Das produções cinematográficas Netflix, conheço apenas os títulos que tive oportunidade de ver numa sala de cinema. E que filmes são! Roma (2018) de Alfonso Cuáron; The Irishman (2019) de Martin Scorsese; The Disciple (2020) de Chaitanya Tamhane; e agora The Power of the Dog (O Poder do Cão). Parece-me que nos casos em apreço o que está em causa é o poder do cinema, no que não deixa de ser paradoxal quando os filmes seguiram em alguns países a via exclusiva do streaming, sem poderem ver as suas qualidades artísticas ser apreciadas em pleno.

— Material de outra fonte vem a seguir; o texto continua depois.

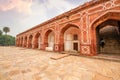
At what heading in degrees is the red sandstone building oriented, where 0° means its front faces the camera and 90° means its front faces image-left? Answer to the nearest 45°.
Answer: approximately 45°
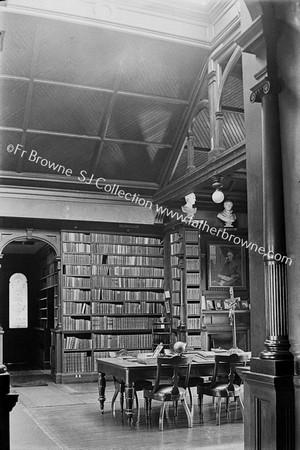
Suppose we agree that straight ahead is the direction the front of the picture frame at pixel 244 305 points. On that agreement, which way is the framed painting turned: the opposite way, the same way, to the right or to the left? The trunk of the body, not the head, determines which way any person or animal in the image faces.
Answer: the same way

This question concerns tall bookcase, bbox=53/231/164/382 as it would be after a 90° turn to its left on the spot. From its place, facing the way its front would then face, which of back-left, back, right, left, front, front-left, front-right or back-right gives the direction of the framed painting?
front

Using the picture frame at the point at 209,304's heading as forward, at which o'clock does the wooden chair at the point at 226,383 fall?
The wooden chair is roughly at 12 o'clock from the picture frame.

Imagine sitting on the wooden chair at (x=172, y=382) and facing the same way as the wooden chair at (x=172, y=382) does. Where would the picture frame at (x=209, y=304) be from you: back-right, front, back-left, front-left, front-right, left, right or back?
front-right

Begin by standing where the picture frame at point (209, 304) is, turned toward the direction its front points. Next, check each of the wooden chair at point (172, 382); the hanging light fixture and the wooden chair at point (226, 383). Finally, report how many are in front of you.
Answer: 3

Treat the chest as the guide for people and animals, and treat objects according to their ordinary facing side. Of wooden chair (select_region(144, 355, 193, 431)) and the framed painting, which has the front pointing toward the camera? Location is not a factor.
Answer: the framed painting

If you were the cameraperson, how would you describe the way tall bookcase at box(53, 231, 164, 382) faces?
facing the viewer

O filme de Campion é um exercício claustrofóbico de ressonâncias mitológicas sobre aquilo que de forma simplista passou a ser designado por “masculinidade tóxica”. A figura mais importante em The Power of the Dog é alguém que só se manifesta através das alusões feitas pela personagem de Benedict Cumberbatch (magnífico no sombrio e ameaçador Phil Burbank). O tal cobói mitológico chama-se então Bronco Henry e foi ficcionado pelo escritor Thomas Savage (autor do livro adaptado por Jane Campion), com base num homem que trabalhara no rancho dos avós de Savage. Phil que, viremos a saber, fora iniciado por ele é mais de um sentido, é o portador deste legado viril, telúrico e territorial.

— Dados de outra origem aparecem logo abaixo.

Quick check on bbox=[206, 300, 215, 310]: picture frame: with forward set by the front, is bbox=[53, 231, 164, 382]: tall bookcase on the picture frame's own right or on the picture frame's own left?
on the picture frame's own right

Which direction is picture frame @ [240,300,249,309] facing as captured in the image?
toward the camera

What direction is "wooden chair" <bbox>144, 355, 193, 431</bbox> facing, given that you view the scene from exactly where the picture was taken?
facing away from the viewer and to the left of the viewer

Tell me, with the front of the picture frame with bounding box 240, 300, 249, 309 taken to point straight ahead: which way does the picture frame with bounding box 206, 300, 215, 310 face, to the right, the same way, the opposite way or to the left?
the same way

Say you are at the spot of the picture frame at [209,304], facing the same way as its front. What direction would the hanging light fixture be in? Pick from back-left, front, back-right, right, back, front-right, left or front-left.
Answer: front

Campion constrói um exercício predominantemente em interiores sobre duas figuras opressivas. Uma oprime pela ausência e a outra através da sua presença, que visa expulsar os elementos que ameaçam essa ordem primordial de onde só os homens fazem parte e que se manifesta através de uma masculinidade partilhada entre fortes. É um mundo que Jane Campion compreende há muito tempo, pelo menos desde The Piano (O Piano, 1993), e em The Power of the Dog existe mesmo um piano que é transportado pela planície do Montana, como o outro que víramos ser descarregado numa praia de Nova Zelândia. Em ambos os filmes, o confronto entre os mundos selvagem e civilizado, e uma cuidadíssima atmosfera gótica realista de onde emerge a tensão erótica que convoca desejo e castração, e até a morte.